What to produce:
Output the whole listing exactly, with no pictures.

=== Dataset content ===

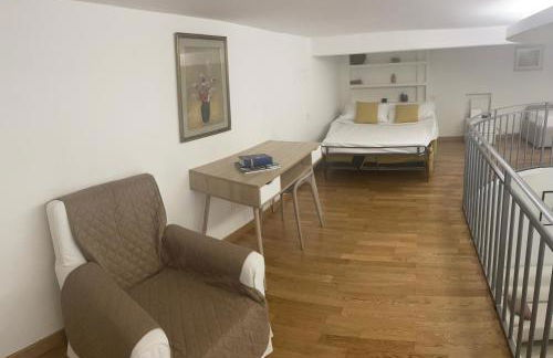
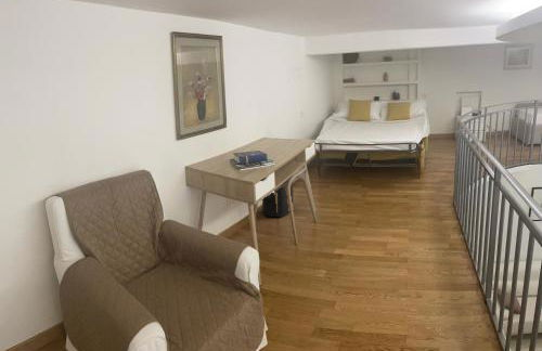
+ backpack [256,183,294,218]
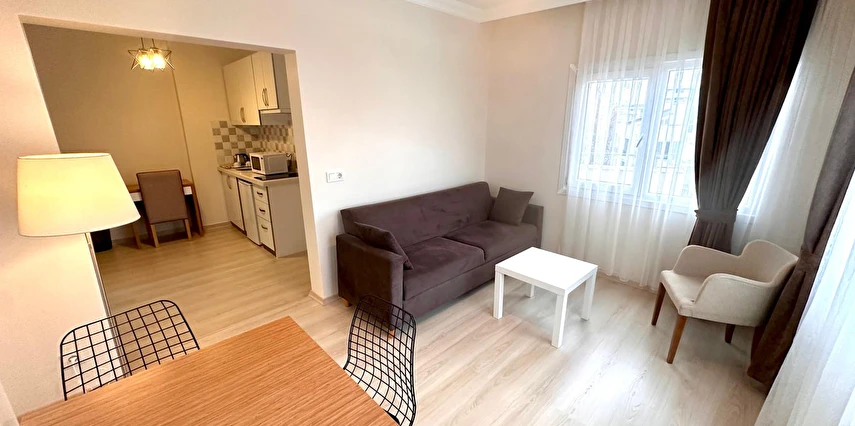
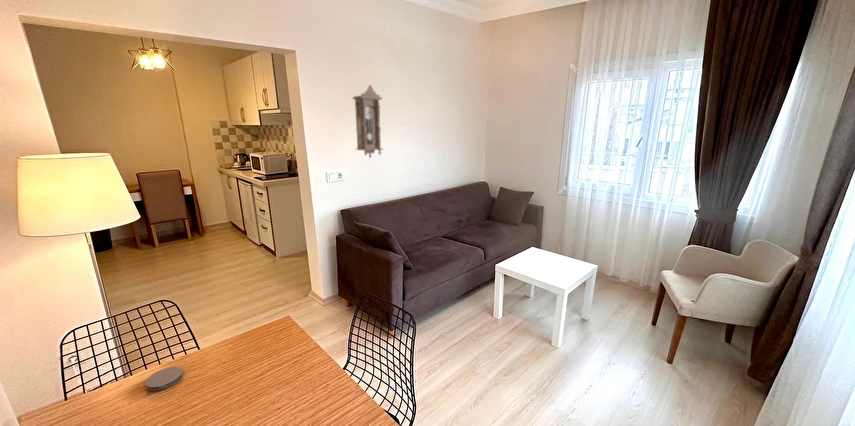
+ coaster [145,366,184,392]
+ pendulum clock [351,84,384,159]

===

Response to this exercise:
+ backpack [256,183,294,218]
+ coaster [145,366,184,392]
+ pendulum clock [351,84,384,159]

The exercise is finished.